■ YOUR TASK ■
From the rheumatoid arthritis decision-aid text, set down word for word the part that opens with the words containing "2. RA Medication" and closes with "RA. Learn more here.".

■ PAGE TEXT ■
▼

Other possibilities include having clinic staff help with patient education, as well as with navigating insurance requirements and financial assistance programs. Researchers are beginning to recognize the importance of addressing cost concerns with patients, even for those who have “good” insurance coverage.
Decision Aids to Help Shared Decision Making
Here are several decision aids you can access online; there are many others out there. Your doctor may have some in pamphlet form you can use as well.
1. RA Patient Preferences
This decision aid was designed to make it easier and faster for patients to communicate what matters to them when picking a treatment, and to match treatments to their values. (Full disclosure: I worked on this research project with CreakyJoints.) This is the full paper describing its development, but you can just skip to the graphic titled “Which group most closely matches how you think about RA medications?”
2. RA Medication Guide and Decision Aid
Designed to increase knowledge and reduce decisional conflict among vulnerable patients with moderate to severe RA. Learn more here.
3. Methotrexate Alone vs. with Biologic Decision Aid
This is for newly diagnosed patients who’ve never taken any medication for their rheumatoid arthritis before. Learn more here.
4. Enbrel Decision Aid
This is for a specific anti-TNF drug, Enbrel, but the thinking behind it could apply to other medications. Learn more here.
5. CreakyJoints Patient Guidelines
These are more comprehensive guides than decision aids, but are well organized and full of very helpful, medically correct information in one handy location. Available for a variety of conditions and situations; these do a very nice job of covering both medications and other important topics that patients wrestle with, including diet and exercise. Get them here.
The Simple Patient Tactic That Works
And there is one simple thing I’ve learned to do to make sure my concerns are addressed during my rheumatology visits: being ultra-efficient in communicating. If my list of issues is long, I start out by saying something like, “I’ve got seven things I want to go over, but I think we can get through the list in the time we have.”

▲

(Stored data entries)
▼

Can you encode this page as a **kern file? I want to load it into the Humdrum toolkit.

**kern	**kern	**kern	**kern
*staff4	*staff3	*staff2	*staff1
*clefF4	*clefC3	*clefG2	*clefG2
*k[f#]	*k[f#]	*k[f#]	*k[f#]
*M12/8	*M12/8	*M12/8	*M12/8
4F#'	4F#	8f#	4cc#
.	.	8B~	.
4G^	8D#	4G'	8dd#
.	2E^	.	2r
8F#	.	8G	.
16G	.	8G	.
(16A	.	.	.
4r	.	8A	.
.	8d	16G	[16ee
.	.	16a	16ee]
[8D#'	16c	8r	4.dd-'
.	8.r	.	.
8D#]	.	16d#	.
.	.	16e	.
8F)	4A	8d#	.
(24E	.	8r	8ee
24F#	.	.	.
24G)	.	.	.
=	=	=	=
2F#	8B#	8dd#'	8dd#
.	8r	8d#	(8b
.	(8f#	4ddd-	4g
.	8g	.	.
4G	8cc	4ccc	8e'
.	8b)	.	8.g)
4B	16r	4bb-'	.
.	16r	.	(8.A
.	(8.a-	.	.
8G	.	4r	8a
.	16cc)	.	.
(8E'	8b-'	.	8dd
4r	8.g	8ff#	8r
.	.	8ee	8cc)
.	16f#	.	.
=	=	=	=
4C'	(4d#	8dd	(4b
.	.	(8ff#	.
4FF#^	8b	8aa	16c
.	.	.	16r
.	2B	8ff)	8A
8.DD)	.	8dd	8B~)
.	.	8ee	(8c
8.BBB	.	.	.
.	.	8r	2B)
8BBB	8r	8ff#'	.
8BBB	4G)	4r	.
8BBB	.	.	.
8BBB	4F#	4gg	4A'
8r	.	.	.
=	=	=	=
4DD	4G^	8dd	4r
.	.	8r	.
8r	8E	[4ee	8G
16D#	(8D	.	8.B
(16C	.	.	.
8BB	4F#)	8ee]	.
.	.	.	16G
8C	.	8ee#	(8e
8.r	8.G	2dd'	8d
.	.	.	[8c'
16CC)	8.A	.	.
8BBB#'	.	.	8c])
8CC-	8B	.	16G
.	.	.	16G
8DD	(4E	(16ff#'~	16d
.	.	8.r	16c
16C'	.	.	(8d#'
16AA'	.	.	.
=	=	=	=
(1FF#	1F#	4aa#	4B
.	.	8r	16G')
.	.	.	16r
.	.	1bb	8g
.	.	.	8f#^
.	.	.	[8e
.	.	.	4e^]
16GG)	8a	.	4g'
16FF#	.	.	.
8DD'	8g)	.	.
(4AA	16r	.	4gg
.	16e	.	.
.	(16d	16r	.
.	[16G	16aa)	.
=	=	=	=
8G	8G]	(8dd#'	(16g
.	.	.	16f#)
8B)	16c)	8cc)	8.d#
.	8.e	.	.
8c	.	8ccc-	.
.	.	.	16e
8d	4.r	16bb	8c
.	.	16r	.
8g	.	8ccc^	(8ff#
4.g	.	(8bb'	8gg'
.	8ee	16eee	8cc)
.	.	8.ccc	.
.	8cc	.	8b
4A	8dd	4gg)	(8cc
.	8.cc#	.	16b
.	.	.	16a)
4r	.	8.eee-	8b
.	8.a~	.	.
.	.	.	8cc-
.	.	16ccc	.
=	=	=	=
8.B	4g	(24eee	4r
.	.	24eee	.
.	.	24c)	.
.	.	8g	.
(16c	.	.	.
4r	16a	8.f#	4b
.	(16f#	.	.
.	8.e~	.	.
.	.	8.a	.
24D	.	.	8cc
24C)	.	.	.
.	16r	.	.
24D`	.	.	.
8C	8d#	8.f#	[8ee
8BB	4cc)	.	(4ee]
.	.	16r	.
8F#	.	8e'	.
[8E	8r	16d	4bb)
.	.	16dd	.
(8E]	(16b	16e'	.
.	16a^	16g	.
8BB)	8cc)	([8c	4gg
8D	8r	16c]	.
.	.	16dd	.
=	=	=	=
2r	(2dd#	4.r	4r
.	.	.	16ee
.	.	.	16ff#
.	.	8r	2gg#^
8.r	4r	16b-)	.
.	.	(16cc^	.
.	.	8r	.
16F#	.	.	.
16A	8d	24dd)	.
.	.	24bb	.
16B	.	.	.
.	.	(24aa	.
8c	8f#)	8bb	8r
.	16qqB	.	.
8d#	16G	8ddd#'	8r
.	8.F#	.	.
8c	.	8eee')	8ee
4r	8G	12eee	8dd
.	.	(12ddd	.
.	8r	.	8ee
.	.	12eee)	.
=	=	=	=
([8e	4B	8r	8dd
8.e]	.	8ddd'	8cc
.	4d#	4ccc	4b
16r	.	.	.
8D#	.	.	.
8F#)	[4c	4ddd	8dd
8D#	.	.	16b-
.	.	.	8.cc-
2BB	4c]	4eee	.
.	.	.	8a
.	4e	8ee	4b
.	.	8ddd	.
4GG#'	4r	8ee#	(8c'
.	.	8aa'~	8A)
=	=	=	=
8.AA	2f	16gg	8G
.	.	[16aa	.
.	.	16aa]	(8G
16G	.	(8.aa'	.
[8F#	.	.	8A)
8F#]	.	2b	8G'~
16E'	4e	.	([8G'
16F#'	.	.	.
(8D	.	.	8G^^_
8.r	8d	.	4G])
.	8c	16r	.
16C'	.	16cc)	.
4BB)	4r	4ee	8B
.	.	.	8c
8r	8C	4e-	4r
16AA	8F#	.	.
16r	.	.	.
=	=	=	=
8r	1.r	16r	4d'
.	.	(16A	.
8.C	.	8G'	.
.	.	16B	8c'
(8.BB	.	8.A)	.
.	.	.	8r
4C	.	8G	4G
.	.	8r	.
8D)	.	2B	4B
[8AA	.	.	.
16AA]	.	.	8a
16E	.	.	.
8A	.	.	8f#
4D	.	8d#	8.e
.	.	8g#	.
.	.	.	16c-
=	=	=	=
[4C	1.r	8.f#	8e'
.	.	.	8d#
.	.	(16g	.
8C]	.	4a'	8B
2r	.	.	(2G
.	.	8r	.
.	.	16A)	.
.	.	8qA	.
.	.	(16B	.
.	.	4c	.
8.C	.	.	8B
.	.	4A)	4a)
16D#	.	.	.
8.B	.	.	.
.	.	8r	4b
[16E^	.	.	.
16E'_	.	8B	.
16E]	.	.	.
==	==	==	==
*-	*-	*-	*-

▲

■ RESPONSE ■
2. RA Medication Guide and Decision Aid
Designed to increase knowledge and reduce decisional conflict among vulnerable patients with moderate to severe RA. Learn more here.